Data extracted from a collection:
-=-=-

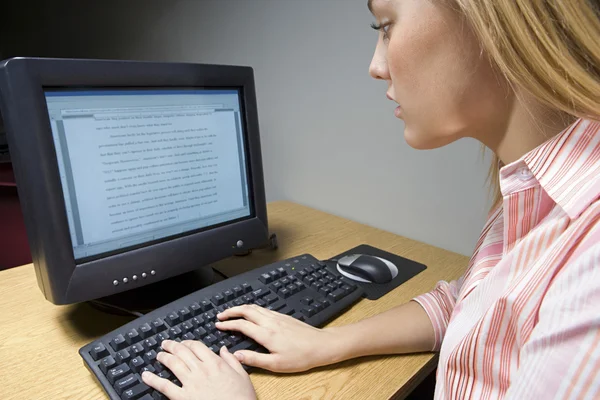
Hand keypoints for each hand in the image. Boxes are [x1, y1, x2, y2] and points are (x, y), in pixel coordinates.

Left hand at [141, 339, 255, 399]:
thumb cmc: (241, 397)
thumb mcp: (242, 375)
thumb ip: (232, 360)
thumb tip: (224, 349)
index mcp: (215, 363)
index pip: (197, 346)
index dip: (188, 343)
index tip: (184, 343)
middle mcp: (201, 370)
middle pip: (182, 352)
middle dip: (172, 346)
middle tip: (166, 344)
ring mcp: (191, 384)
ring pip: (173, 365)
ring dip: (164, 357)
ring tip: (158, 355)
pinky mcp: (183, 397)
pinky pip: (165, 386)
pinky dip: (153, 380)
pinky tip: (146, 375)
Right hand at [216, 304, 338, 371]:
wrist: (321, 345)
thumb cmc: (301, 356)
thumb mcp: (276, 364)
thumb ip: (254, 359)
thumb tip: (237, 355)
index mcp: (266, 334)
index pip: (241, 325)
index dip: (228, 324)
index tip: (218, 325)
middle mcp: (270, 322)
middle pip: (246, 310)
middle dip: (231, 310)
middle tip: (220, 315)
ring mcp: (277, 317)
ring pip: (255, 306)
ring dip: (240, 307)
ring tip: (232, 312)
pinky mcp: (283, 316)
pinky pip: (263, 308)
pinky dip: (252, 308)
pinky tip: (251, 313)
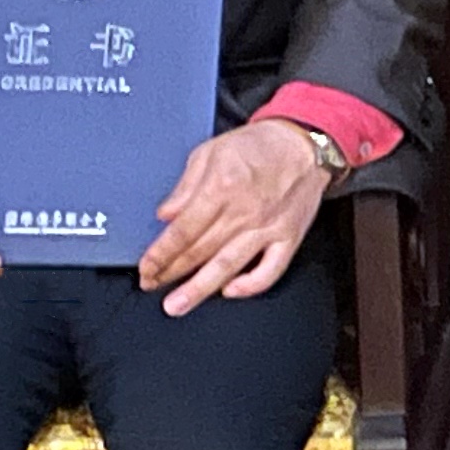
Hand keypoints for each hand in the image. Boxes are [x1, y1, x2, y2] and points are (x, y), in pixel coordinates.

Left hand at [138, 122, 324, 316]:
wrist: (302, 144)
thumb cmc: (258, 146)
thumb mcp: (210, 152)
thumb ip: (185, 186)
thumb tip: (165, 214)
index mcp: (221, 187)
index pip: (183, 230)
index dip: (161, 253)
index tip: (147, 267)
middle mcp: (244, 212)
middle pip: (200, 252)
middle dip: (171, 273)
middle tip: (151, 286)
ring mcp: (267, 228)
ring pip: (228, 267)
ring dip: (200, 289)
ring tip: (178, 305)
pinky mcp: (287, 238)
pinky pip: (269, 270)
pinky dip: (250, 285)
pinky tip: (230, 292)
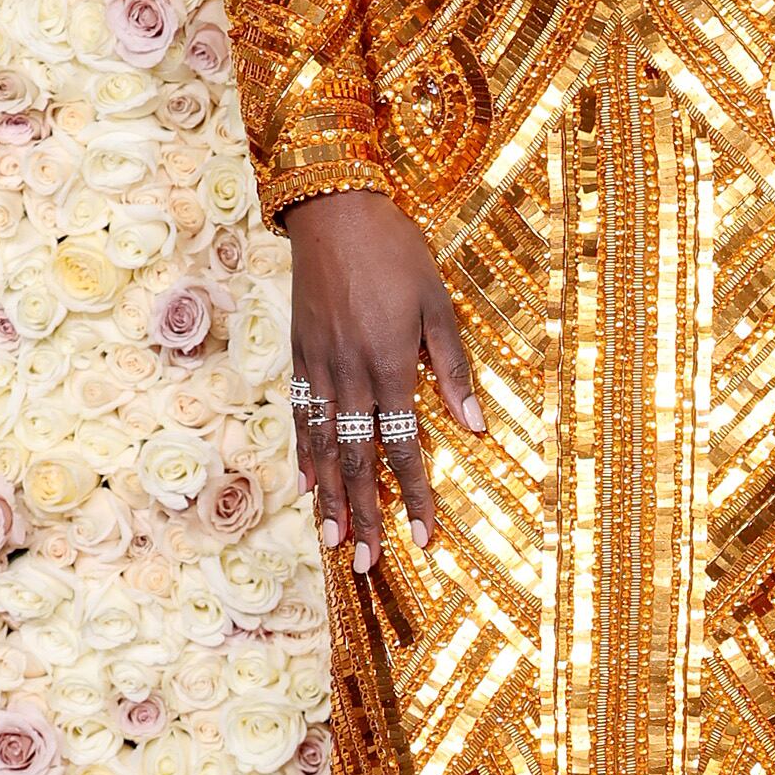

-=-=-

Problem to work on: In the records, which lines mention the word "index"? Copy those lines.

Output for this exercise:
index mcp: (215, 363)
index pip: (197, 346)
index dip: (188, 343)
index tip: (184, 343)
index mcp: (266, 334)
index pip: (241, 325)
index dip: (228, 324)
index tip: (218, 325)
index mcp: (221, 187)
index pip: (183, 230)
index dip: (161, 253)
index tip: (147, 267)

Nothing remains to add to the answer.